For many drivers, it’s tempting to ignore these clues and hope the issue goes away – or pray that the vehicle will remain drivable until they have the time (or money) to take it to a repair shop.
When an engine overheats, hoping and praying go out the window.
An overheated engine is a blatant indication that something is seriously wrong. At the risk of being melodramatic, it’s a cry for help from the engine – often the result of cues (such as that puddle of coolant in the driveway) that were missed or ignored. That cry for help usually comes in the form of steam emanating from under the hood; the temperature gauge indicating that the engine is running hot; and/or a noticeable smell coming from the engine.
As for the causes of an overheated engine, let’s round up some of the usual suspects.
As the name implies, coolant helps maintain a consistent temperature that won’t overheat components such as the cylinder head. According to Prestone, coolant touches 17 essential parts of an engine. Not surprisingly, a coolant leak is a primary cause of engine overheating.
A bad head gasket can result in coolant leaking into the combustion chamber or onto the ground.
A cracked or corroded radiator can allow coolant to seep or stream out if the leak gets bad enough.
As rubber coolant hoses get old, they can get hard and brittle, creating small cracks that let coolant escape.
Coolant leaks also can occur at the water-pump-shaft seal, coolant reservoir or heater core.
Restricted coolant flow is another potential culprit. Buildup of mineral deposits and other debris in the radiator can dramatically reduce the ability of the cooling system to do its job. Likewise, buildup in the hoses can slow the flow of coolant, leading to reduced cooling and even clogs in the system from loose corrosion. When coolant flow is restricted, it’s a recipe for overheating.
What can you do to help prevent these situations? Make sure you’re encouraging your customers to follow the vehicle’s recommended flush-and-fill schedule, and to always use the coolant specified by the vehicle manufacturer.
The thermostat regulates the coolant temperature to keep it consistent for efficient engine operation. A conventional thermostat reacts to changes in the coolant temperature based on the status of the wax inside it. When the wax melts, a spring pushes the valve open and coolant flows. When the coolant drops in temperature, the wax solidifies, and the valve closes.
If the thermostat gets stuck in the closed position, coolant won’t pass through the radiator, and the engine becomes overheated. Conversely, when the thermostat is stuck in the open position, the continuous circulation of coolant can lead to a condition known as overcooling. Both scenarios are bad news for an engine.
Since water pumps move such a vast amount of coolant through the cooling system (something like seven gallons of coolant during a driven mile), it stands to reason that a failed water pump will cause the engine to overheat. Without a properly functioning water pump, the cooling system can’t maintain the pressure needed to push coolant to vital engine parts.
One of the biggest causes of water-pump failure is the result of leaks, either around the shaft or from a worn bearing or seal. Debris can enter the system and score the shaft seal, creating a leak path.
Cavitation – tiny bubbles of super-heated vapor inside the water pump – also can cause damage and leaks. Worn belts or tensioners are another potential culprit. A loose belt might not allow the pump to rotate as fast as it should, which then causes the engine to overheat.
Cooling systems in modern vehicles are evolving. We’re seeing new twists on traditional concepts – electronically controlled thermostats, for example – and we’re seeing entirely new components, such as active grille shutters.
Still, the basic premise hasn’t changed. Cooling systems manage the heat produced by the engine. If the system can’t maintain the pressure needed to circulate coolant, the engine will overheat.

_PROBLEM A_:
Answer these questions using the passage on engine overheating:
(i) According to Prestone, how many essential parts of an engine does coolant touch?
(ii) In a conventional thermostat, what happens to the wax when the coolant drops in temperature?
(iii) About how much coolant does a water pump move during a driven mile?
_PROBLEM B_:
Transcribe the stretch of the passage on engine overheating from "When an engine" through "of engine overheating.".
The items after this passage are drawn from a separate source.

_PROVIDED MATERIAL_:

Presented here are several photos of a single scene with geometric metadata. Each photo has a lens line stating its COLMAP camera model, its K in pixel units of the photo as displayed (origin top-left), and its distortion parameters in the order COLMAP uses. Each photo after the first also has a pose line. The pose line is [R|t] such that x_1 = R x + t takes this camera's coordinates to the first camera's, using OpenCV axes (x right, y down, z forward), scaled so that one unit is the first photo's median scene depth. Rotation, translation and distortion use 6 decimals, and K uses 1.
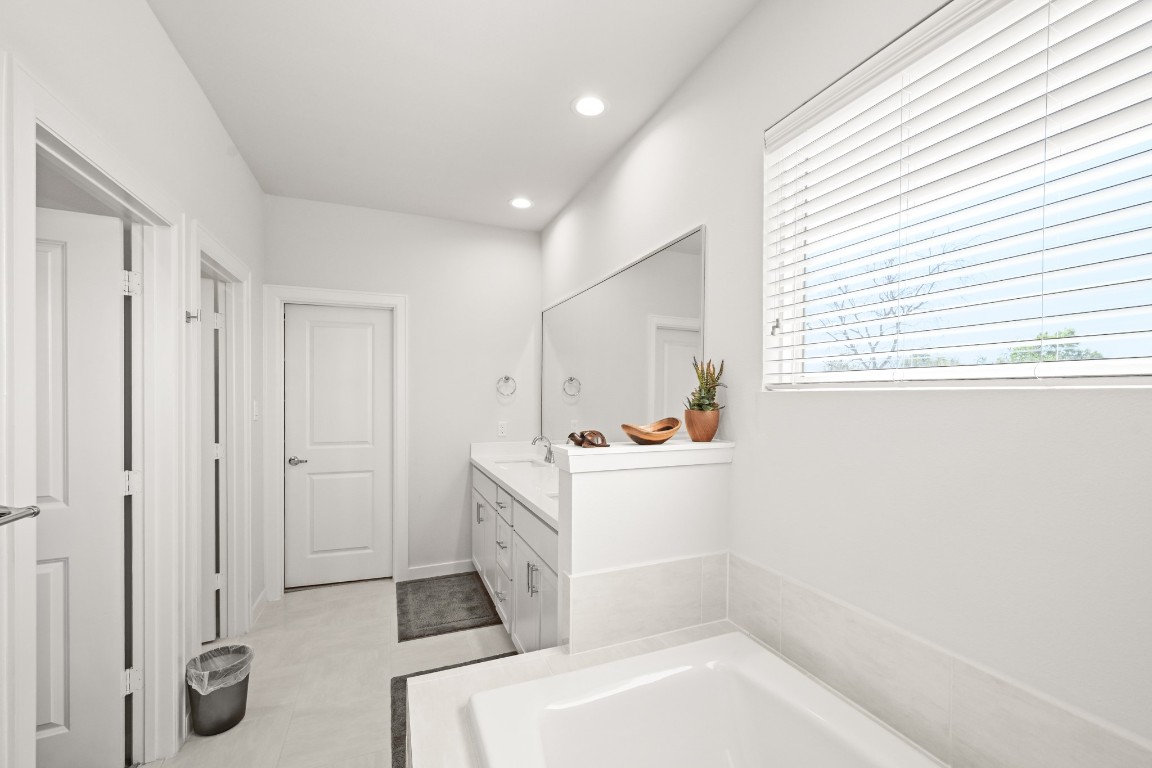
lens RADIAL K [[463.4, 0, 575.2], [0, 463.4, 400.8], [0, 0, 1]] dist [-0.000114, 0.000005]
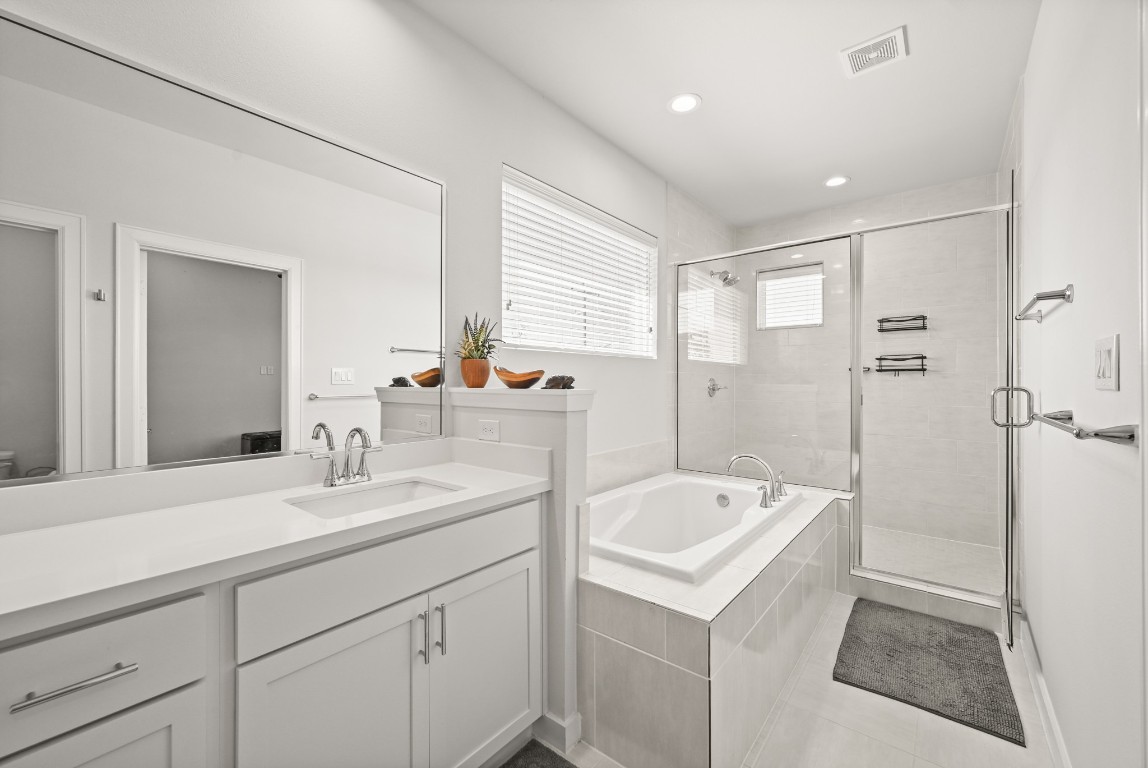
lens RADIAL K [[453.5, 0, 578.3], [0, 453.5, 383.3], [0, 0, 1]] dist [-0.001493, -0.000342]
pose [[-0.462830, -0.006727, 0.886422, -0.405126], [0.001103, 0.999966, 0.008164, 0.033393], [-0.886446, 0.004756, -0.462807, 0.630263]]
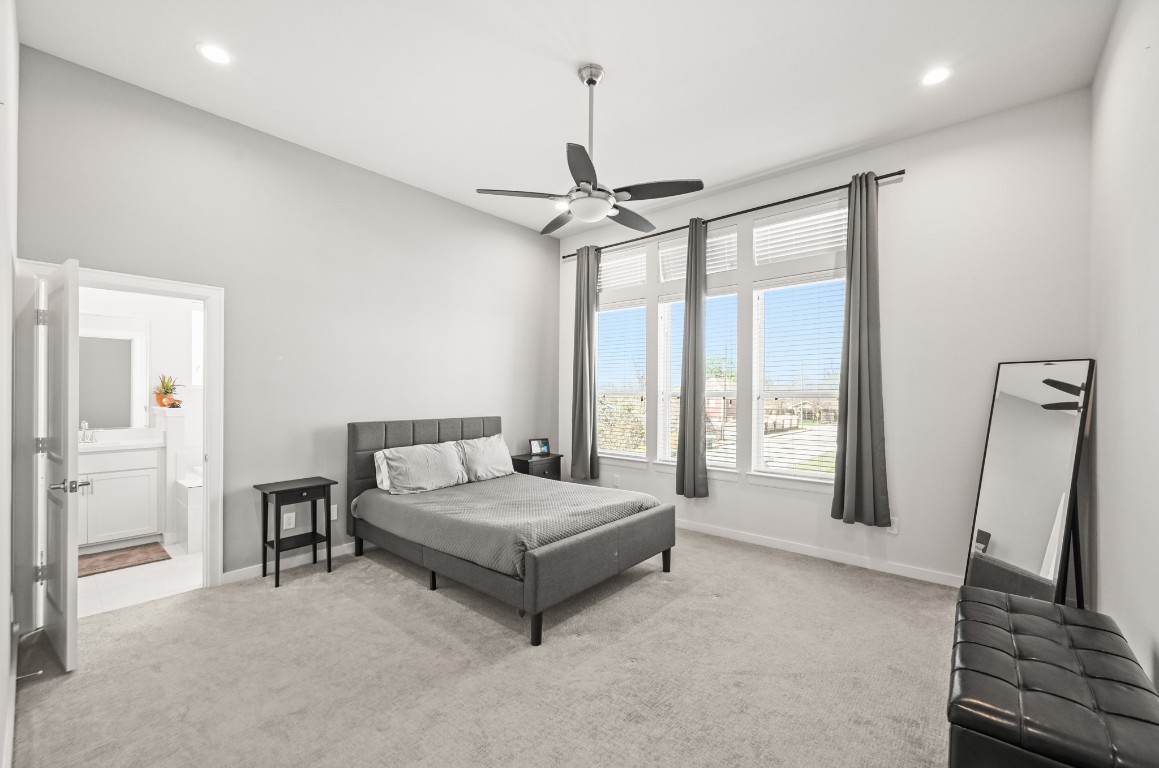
lens RADIAL K [[465.4, 0, 580.9], [0, 465.4, 390.5], [0, 0, 1]] dist [-0.000369, -0.000083]
pose [[-0.449808, -0.003227, 0.893119, -1.519742], [0.000413, 0.999993, 0.003821, -0.005885], [-0.893125, 0.002088, -0.449803, 0.044271]]
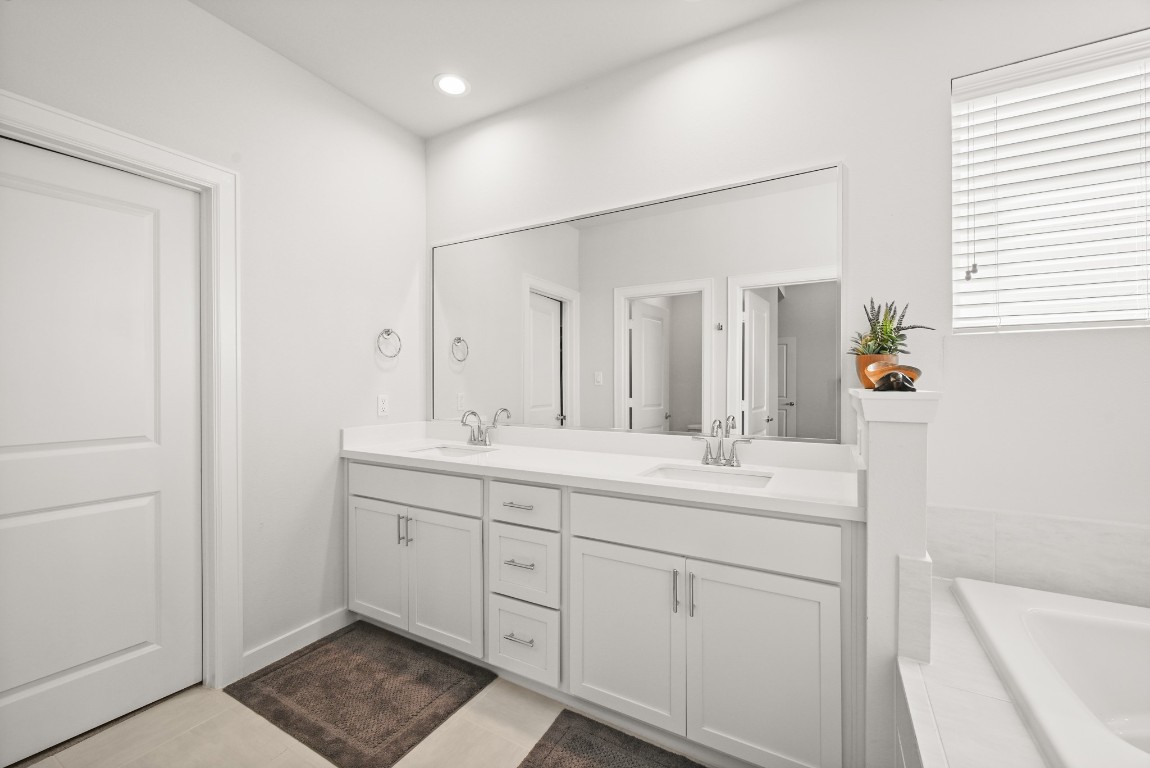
lens RADIAL K [[460.7, 0, 572.5], [0, 460.7, 383.3], [0, 0, 1]] dist [0.000893, 0.000126]
pose [[0.795381, -0.006881, 0.606070, -0.385078], [0.009969, 0.999949, -0.001729, 0.034963], [-0.606027, 0.007417, 0.795409, 0.309712]]
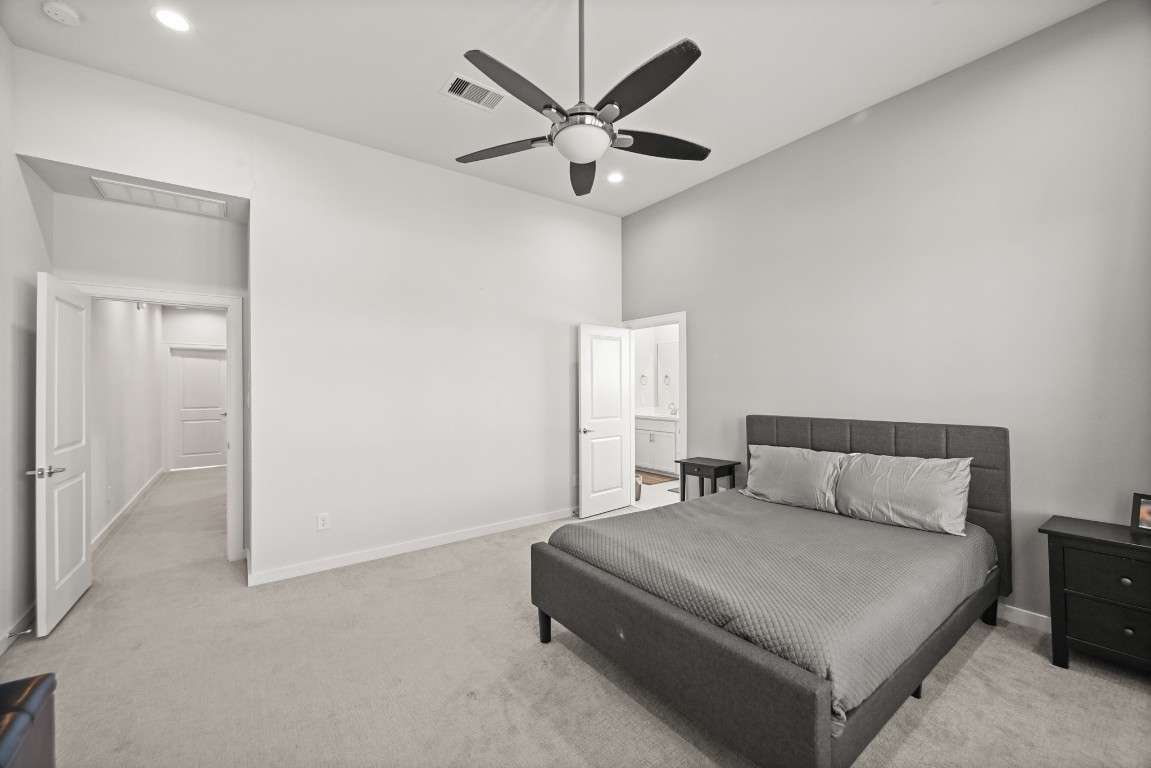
lens RADIAL K [[454.7, 0, 579.8], [0, 454.7, 383.3], [0, 0, 1]] dist [-0.001493, -0.000342]
pose [[0.970384, -0.012823, 0.241225, -0.962731], [0.016461, 0.999779, -0.013070, 0.007422], [-0.241004, 0.016654, 0.970381, -0.897542]]
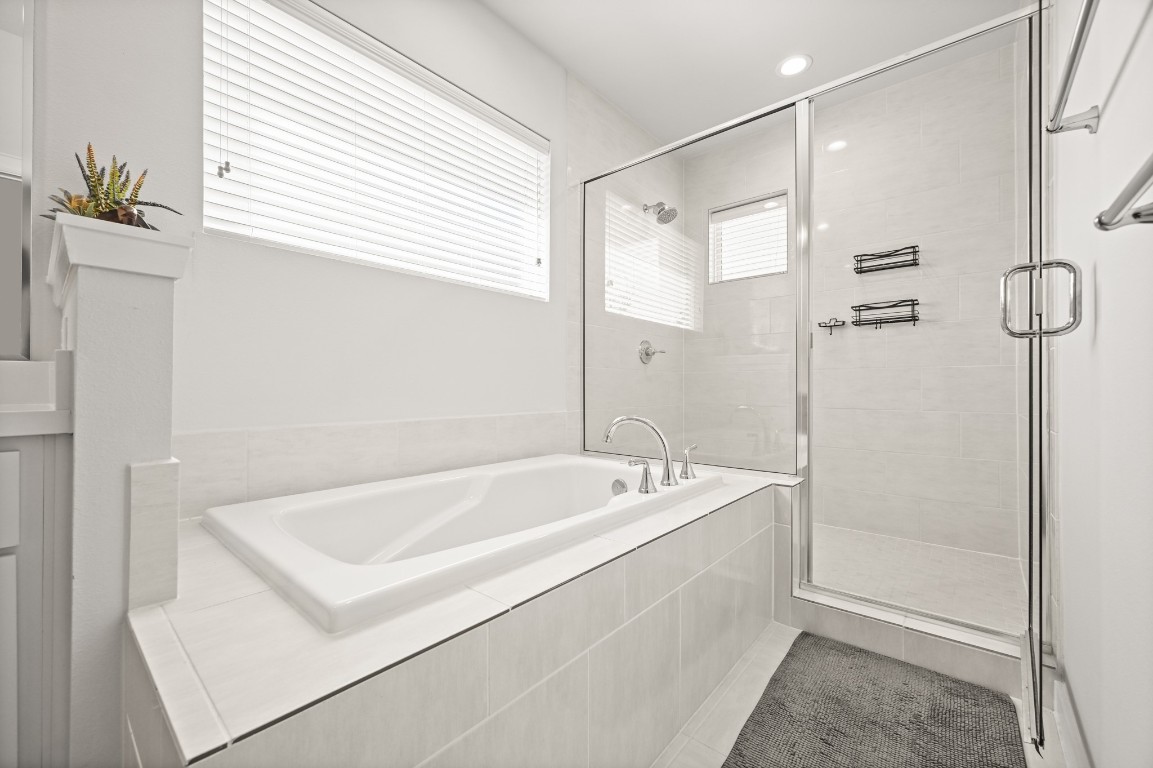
lens RADIAL K [[459.2, 0, 571.9], [0, 459.2, 387.3], [0, 0, 1]] dist [-0.001635, 0.000327]
pose [[-0.440096, -0.005057, 0.897936, -0.302726], [0.002731, 0.999972, 0.006970, 0.117682], [-0.897947, 0.005520, -0.440070, 0.334099]]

_ANSWER BOX A_:
(i) 17
(ii) The wax solidifies, and the valve closes.
(iii) Something like seven gallons

_ANSWER BOX B_:
When an engine overheats, hoping and praying go out the window.
An overheated engine is a blatant indication that something is seriously wrong. At the risk of being melodramatic, it’s a cry for help from the engine – often the result of cues (such as that puddle of coolant in the driveway) that were missed or ignored. That cry for help usually comes in the form of steam emanating from under the hood; the temperature gauge indicating that the engine is running hot; and/or a noticeable smell coming from the engine.
As for the causes of an overheated engine, let’s round up some of the usual suspects.
As the name implies, coolant helps maintain a consistent temperature that won’t overheat components such as the cylinder head. According to Prestone, coolant touches 17 essential parts of an engine. Not surprisingly, a coolant leak is a primary cause of engine overheating.